UWM History Professor and Jewish Voice for Peace-Milwaukee member Rachel Ida Buff also spoke to students at the teach-in. She says that she has only ever felt welcomed as a Jewish person in the Pro-Palestine movement. Sharing some of her thoughts on the controversial phrase, “from the river to the sea, Palestine will be free,” she argues that such slogans often have multiple interpretations.

“I have colleagues on campus who are Zionists who feel that the slogan is antisemitic, so, yeah, they’re going to feel like they hear a lot of antisemitism from protestors,” she said. “But to think that every time someone says, ‘from the river to the sea,’ they mean that Jews should not exist strikes me as really unimaginative.”
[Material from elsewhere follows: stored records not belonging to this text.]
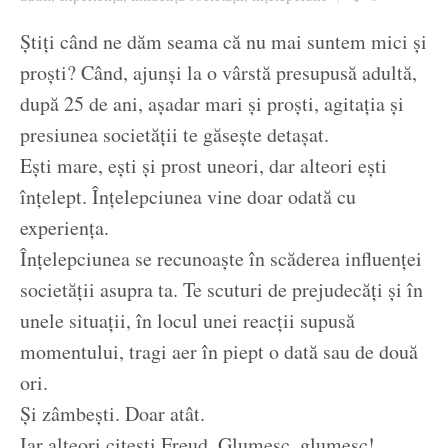
Ziua culorii
Știți când ne dăm seama că nu mai suntem mici și
proști? Când, ajunși la o vârstă presupusă adultă,
după 25 de ani, așadar mari și proști, agitația și
presiunea societății te găsește detașat.
Ești mare, ești și prost uneori, dar alteori ești
înțelept. Înțelepciunea vine doar odată cu
experiența.
Înțelepciunea se recunoaște în scăderea influenței
societății asupra ta. Te scuturi de prejudecăți și în
unele situații, în locul unei reacții supusă
momentului, tragi aer în piept o dată sau de două
ori.
Și zâmbești. Doar atât.
Iar alteori citești Freud. Glumesc, glumesc!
Buff interprets the slogan as a call for freedom and equal rights for Palestinians, whether they live in Israel, Gaza or the West Bank. Many Jewish and Pro-Israel organizations such as the Anti-Defamation League and the American Jewish Committee interpret the phrase as an antisemitic call for the violent destruction of the state of Israel, however, citing the slogan’s presence on the 1988 Hamas charter.
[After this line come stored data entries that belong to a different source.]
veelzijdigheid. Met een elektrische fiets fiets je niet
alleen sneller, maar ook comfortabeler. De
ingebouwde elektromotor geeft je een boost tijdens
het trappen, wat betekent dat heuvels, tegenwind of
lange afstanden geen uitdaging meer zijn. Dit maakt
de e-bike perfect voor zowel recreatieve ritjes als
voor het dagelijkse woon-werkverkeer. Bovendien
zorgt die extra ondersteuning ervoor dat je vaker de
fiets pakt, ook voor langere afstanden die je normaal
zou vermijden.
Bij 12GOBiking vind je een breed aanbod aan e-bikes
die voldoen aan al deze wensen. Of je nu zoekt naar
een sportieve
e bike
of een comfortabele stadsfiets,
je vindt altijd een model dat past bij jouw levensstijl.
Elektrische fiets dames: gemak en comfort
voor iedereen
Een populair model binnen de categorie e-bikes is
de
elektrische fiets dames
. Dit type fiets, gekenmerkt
A UWM Police Officer tells an SDS safety marshal to make sure walkout participants are not blocking the sidewalks outside of Chapman Hall.
A UWM Police Officer tells an SDS safety marshal to make sure walkout participants are not blocking the sidewalks outside of Chapman Hall.
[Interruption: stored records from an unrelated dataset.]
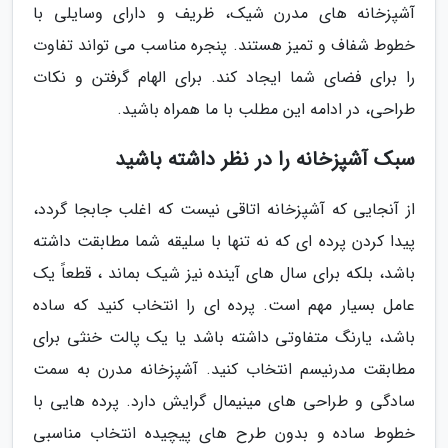
آشپزخانه های مدرن شیک، ظریف و دارای وسایلی با
خطوط شفاف و تمیز هستند. پنجره مناسب می تواند تفاوت
را برای فضای شما ایجاد کند. برای الهام گرفتن و نکات
طراحی، در ادامه این مطلب با ما همراه باشید.
سبک آشپزخانه را در نظر داشته باشید
از آنجایی که آشپزخانه اتاقی نیست که اغلب جابجا گردد،
پیدا کردن پرده ای که نه تنها با سلیقه شما مطابقت داشته
باشد، بلکه برای سال های آینده نیز شیک بماند ، قطعاً یک
عامل بسیار مهم است. پرده ای را انتخاب کنید که ساده
باشد، یارنگ متفاوتی داشته باشد یا یک پالت خنثی برای
مطابقت مدرنیسم انتخاب کنید. آشپزخانه مدرن به سمت
سادگی و طراحی های مینیمال گرایش دارد. پرده هایی با
خطوط ساده و بدون طرح های پیچیده انتخاب مناسبی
One group of students observed the protest from a distance while sitting around a picnic table in the green space between Chapman and Sandburg Hall. A student named Jacob shared his thoughts, preferring to keep his last name anonymous.

“I feel like the people out here are a little bit extreme, a little bit misinformed, and I feel like they care more about justice than peace,” he said. “I feel like yelling and screaming angrily about freeing Palestine kind of defeats the purpose of peace in Palestine, which I think is more important.”

Departing from Chapman soon after 3 p.m., the coalition marched through the Union cafeteria to protest the awards ceremony and confront Mone.

In May, the coalition and Chancellor Mone reached a deal to end the Pro-Palestine encampment at UWM. In that agreement, UWM called for a ceasefire, denounced the destruction of Gaza’s universities by Israel and condemned both the Oct. 7 attacks and the “plausible genocide” in Gaza. In the wake of backlash from the Universities of Wisconsin President Jay Rothman and condemnation from three local Jewish organizations, Mone later apologized.

Protestors holding Pro-Palestine signs and banners form a silent perimeter around the UWM Ballroom during the UWM Employee Excellence Awards Ceremony.
Protestors holding Pro-Palestine signs and banners form a silent perimeter around the UWM Ballroom during the UWM Employee Excellence Awards Ceremony.